[START RECORD LIST]

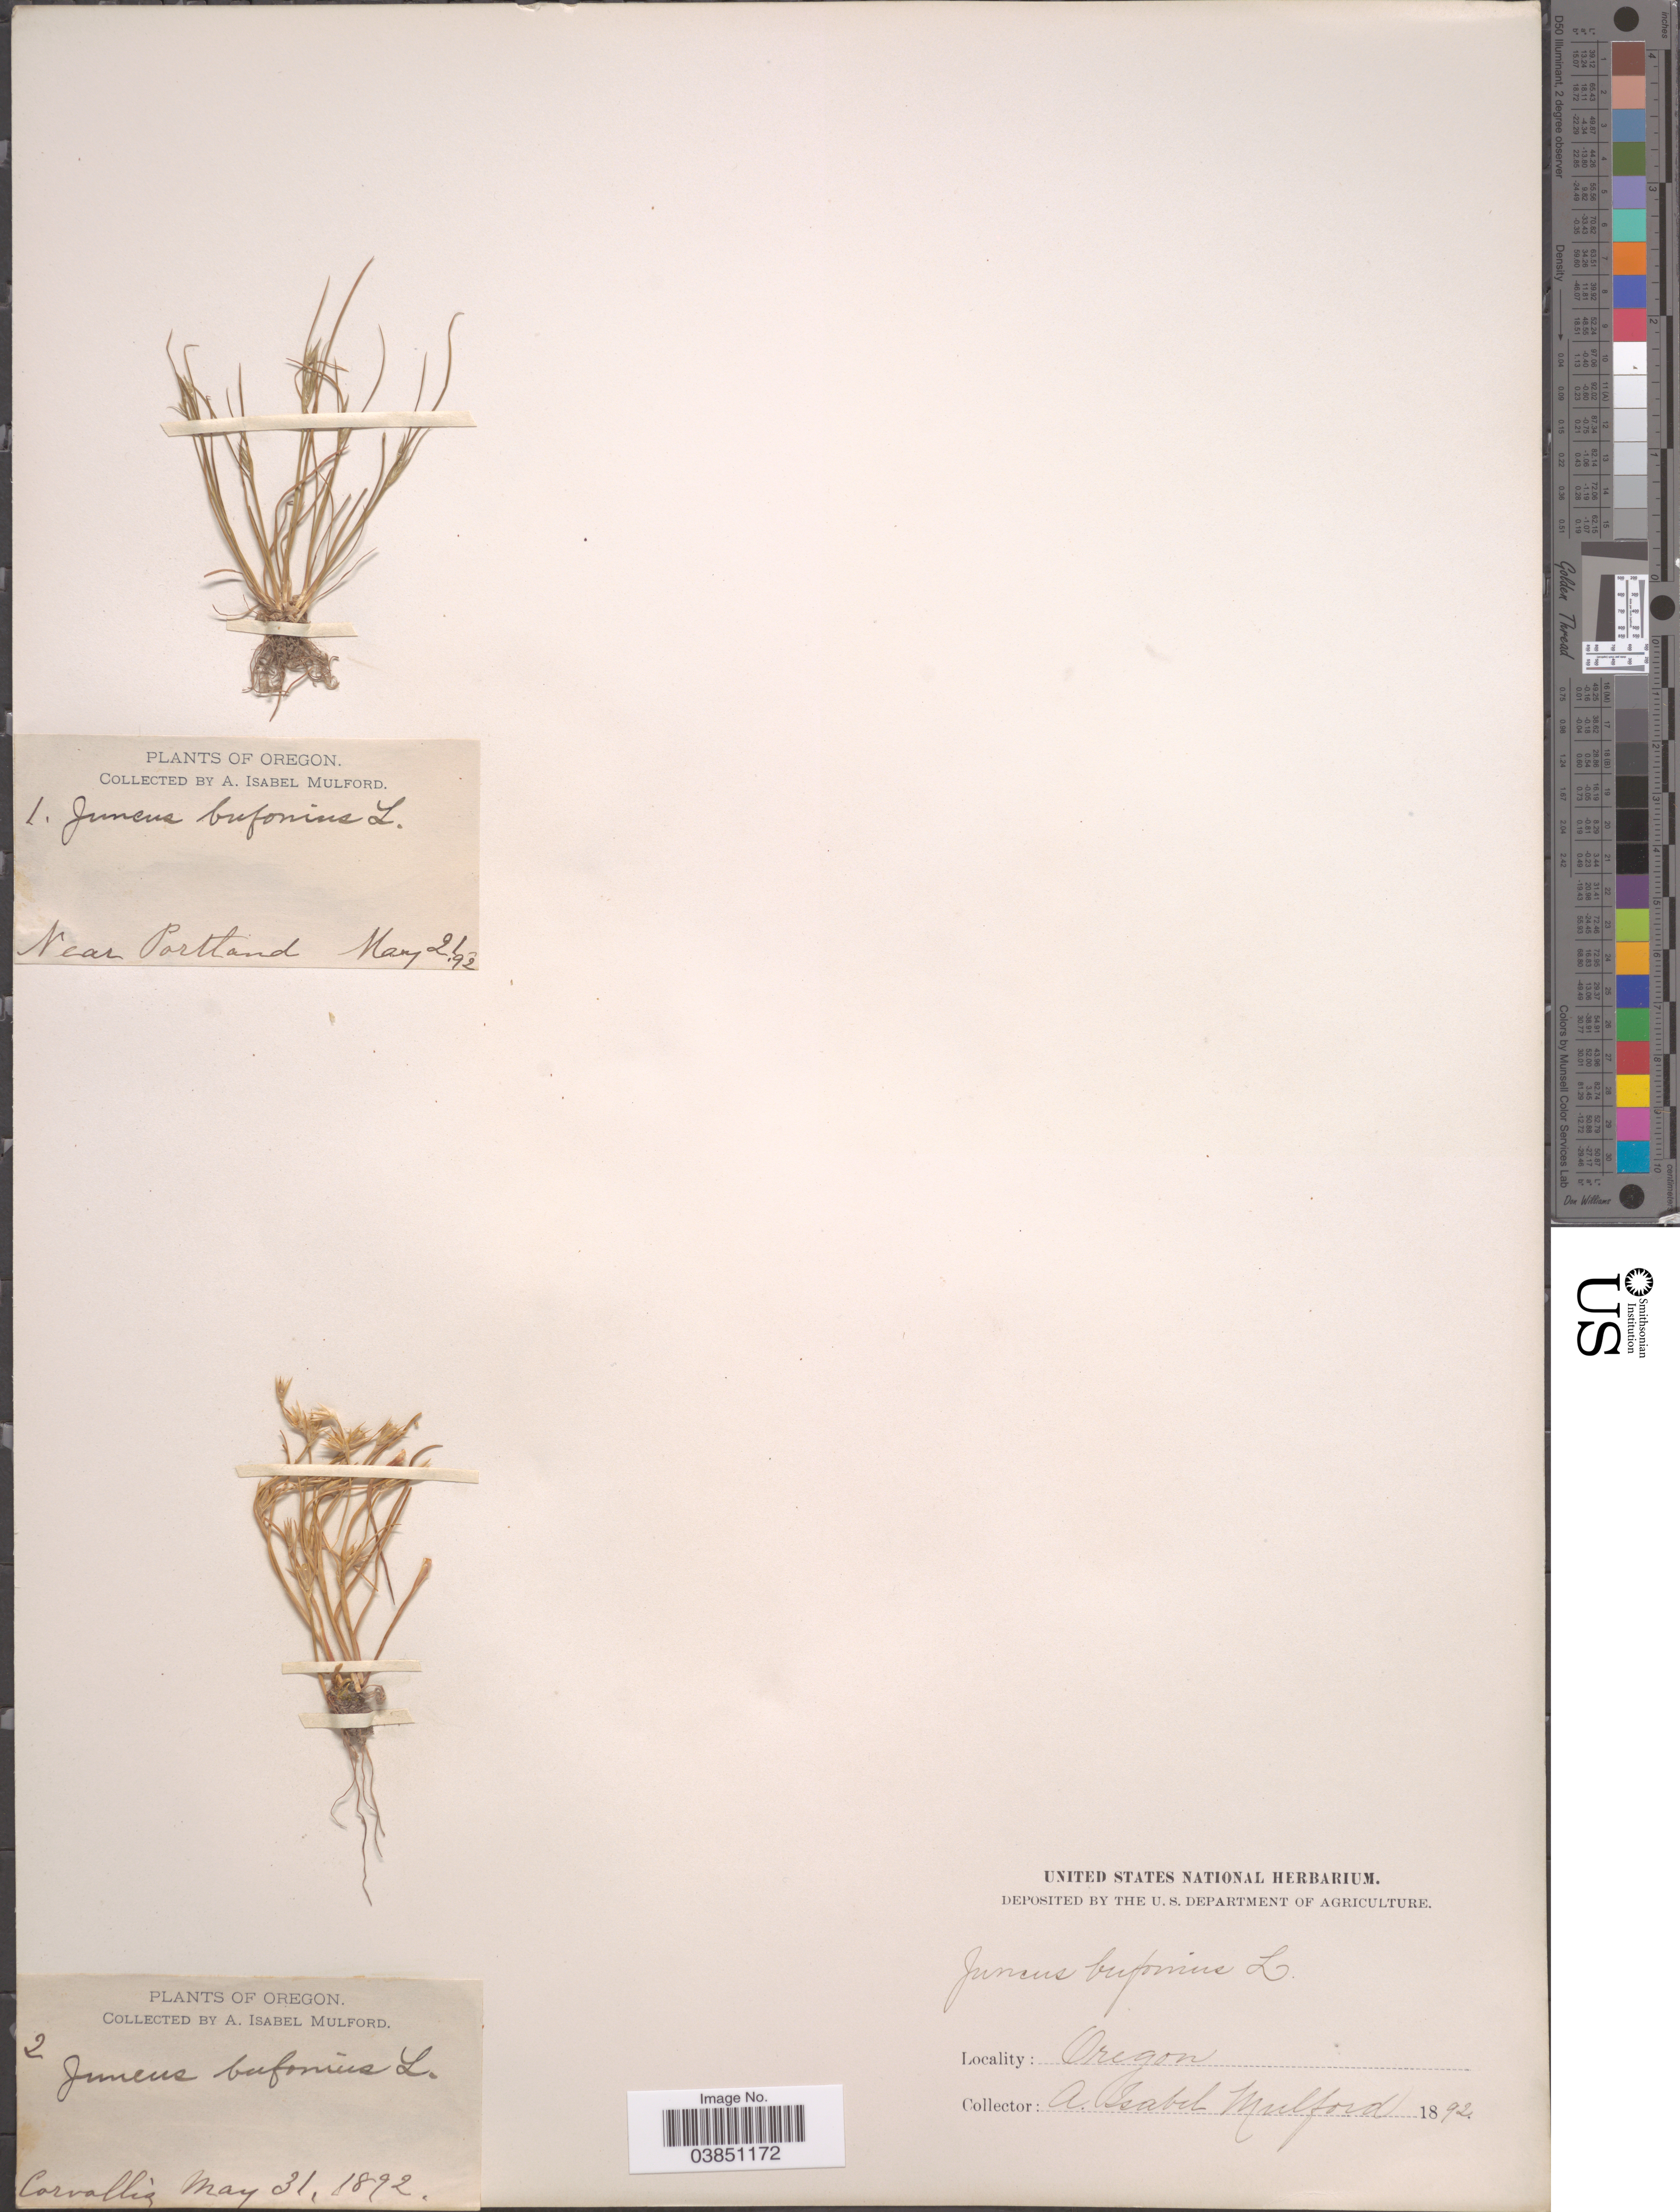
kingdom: Plantae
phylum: Tracheophyta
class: Liliopsida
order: Poales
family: Juncaceae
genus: Juncus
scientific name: Juncus bufonius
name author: L.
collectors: I. Mulford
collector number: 1/2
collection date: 1892-05-21/1892-05-31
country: United States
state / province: Oregon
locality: Near Portland. Corvallis.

[END RECORD LIST]

- **PROBLEM DETAILS**: Reproduce each line of the rows above word for word, leaving the pictures out of your answer.

- **WORKED ANSWER**:
kingdom: Plantae
phylum: Tracheophyta
class: Liliopsida
order: Poales
family: Juncaceae
genus: Juncus
scientific name: Juncus bufonius
name author: L.
collectors: I. Mulford
collector number: 1/2
collection date: 1892-05-21/1892-05-31
country: United States
state / province: Oregon
locality: Near Portland. Corvallis.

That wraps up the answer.